AAL+Healthcare Data: System Architecture and Methodology
Following a typical Extract, Transform, Load (ETL) data processing workflow, we here provide an overview of the functionalities proposed as part of the project, that is responsible for the data acquisition, processing and maintenance. On top, various applications are envisioned that each utilize the ingested data, in order to facilitate their specific service.
The proposed data architecture governs the overall data mobility and integrity to ensure the data quality, in terms of relevance and freshness as well as to support the end-user-application and forward data sharing. In short, on one side, the data architecture focuses on the modelling and maintenance of external data sources, i.e., the acquisition of the data through various connectors targeting the various data source, and their maintenance in particular. While on the other side, it focuses on the aggregation and analysis of the data across the various dataset, to improve the data quality as a whole as well as to create information out of the data.

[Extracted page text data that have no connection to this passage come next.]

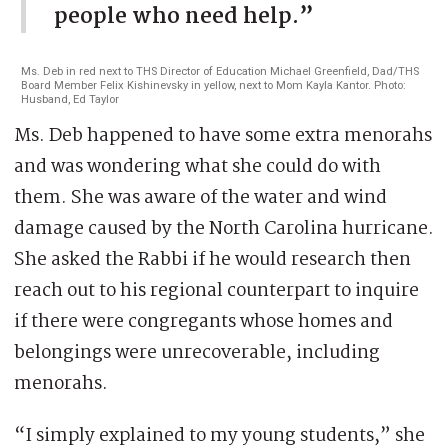
people who need help.”
Ms. Deb in red next to THS Director of Education Michael Greenfield, Dad/THS
Board Member Felix Kishinevsky in yellow, next to Mom Kayla Kantor. Photo:
Husband, Ed Taylor
Ms. Deb happened to have some extra menorahs
and was wondering what she could do with
them. She was aware of the water and wind
damage caused by the North Carolina hurricane.
She asked the Rabbi if he would research then
reach out to his regional counterpart to inquire
if there were congregants whose homes and
belongings were unrecoverable, including
menorahs.
“I simply explained to my young students,” she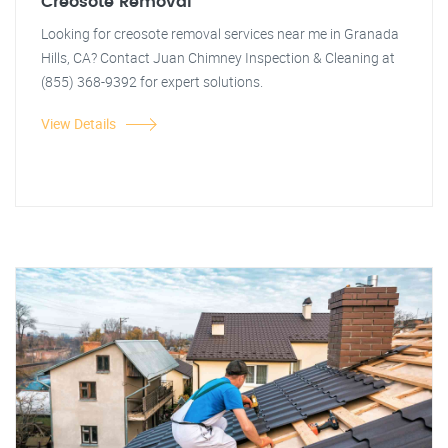
Creosote Removal
Looking for creosote removal services near me in Granada
Hills, CA? Contact Juan Chimney Inspection & Cleaning at
(855) 368-9392 for expert solutions.
View Details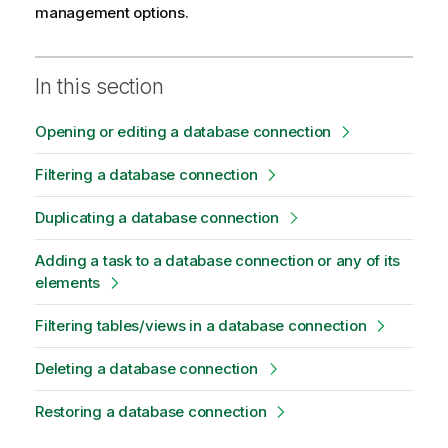
management options.
In this section
Opening or editing a database connection
Filtering a database connection
Duplicating a database connection
Adding a task to a database connection or any of its
elements
Filtering tables/views in a database connection
Deleting a database connection
Restoring a database connection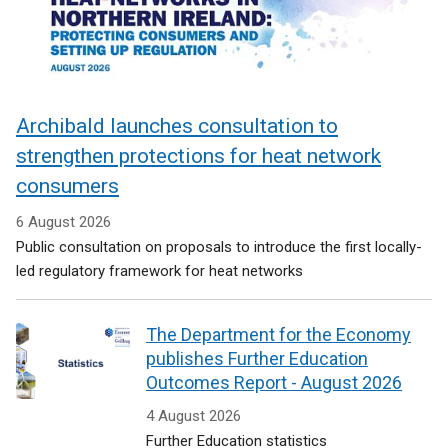
Archibald launches consultation to
strengthen protections for heat network
consumers
6 August 2026
Public consultation on proposals to introduce the first locally-
led regulatory framework for heat networks
The Department for the Economy
publishes Further Education
Outcomes Report - August 2026
4 August 2026
Further Education statistics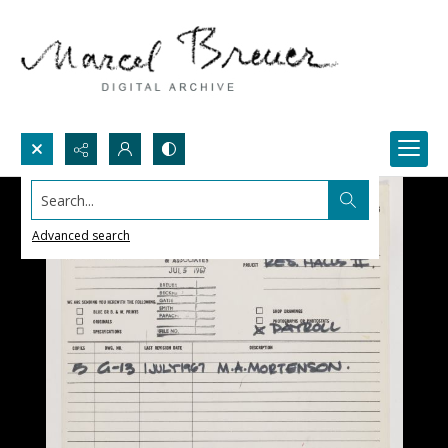
Search...
Advanced search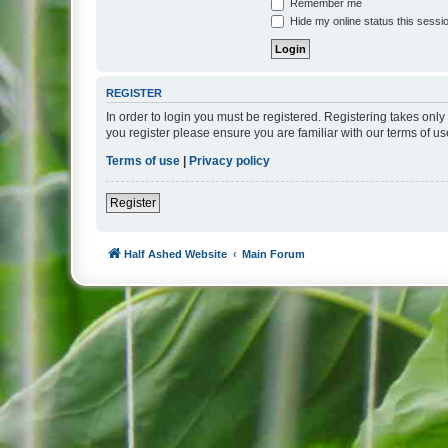
Remember me
Hide my online status this sessi
REGISTER
In order to login you must be registered. Registering takes onl
you register please ensure you are familiar with our terms of 
Terms of use
|
Privacy policy
Register
Half Ashed Website
Main Forum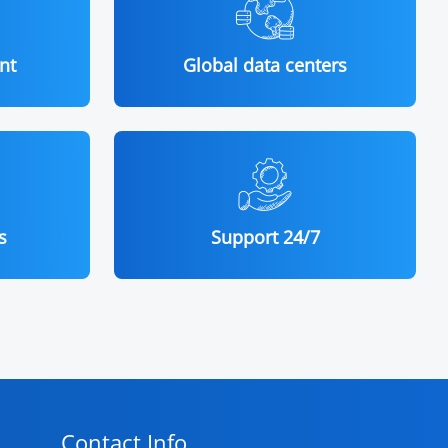
nt
Global data centers
s
Support 24/7
Contact Info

From an application point of view, two main aspects have been considered. For selected datasets, source-specific applications are developed to provide value-adding services on top of the given dataset that is not provided by the original service. This may include further indexing the datasets, as they are, to facilitate e.g., search functionality, monitor the data integrity of the local data set and its state through its presentation and visualization of the information. This separation also improves the data quality as the collection processes attempt, as far as possible, to manipulate the external datasets as little as possible, and rather focus on having a reliable and useful reflection of the data source. The second aspect, as mentioned above, is focused on application based on the analysis and exploitation of the datasets as seen from a horizontal integration point of view where the key entities across the various datasets have been fused, to enrich the overall view, or based on the outcomes of the various analysis that may be performed as to extract insights from the data that has been collected.
Depending on the type of the remote data source, e.g., whether it’s an API, file-based source, or remote database, different connector implementations are applied, each tailored to the specific data provisioning type and source. Besides preparing the staging of the information as close to the original content as possible, a key design aspect is to optimize the collection and/or access process and constrain it towards reducing the strains on the remote resources when synchronizing.
For the integration with the Data Market Austria data market, three main facilitators are envisioned, namely the facilitation of the aggregated raw data, e.g., this is relevant for the API-based open data sets where the collection process has aggregated the information across the provided API collection, and thus the value-added service is a dataset that can be presented as a single entity. As these are evolving data sets with new entities being added over time, the dynamic data inventory provided by the DMA would be a suitable solution. Secondly, and primarily, the main value would come from the aggregated datasets, in their own right, where the data would be enriched, or, by facilitating the insights from the data analytics.
Keywords
AAL, healthcare data, ETL, architecture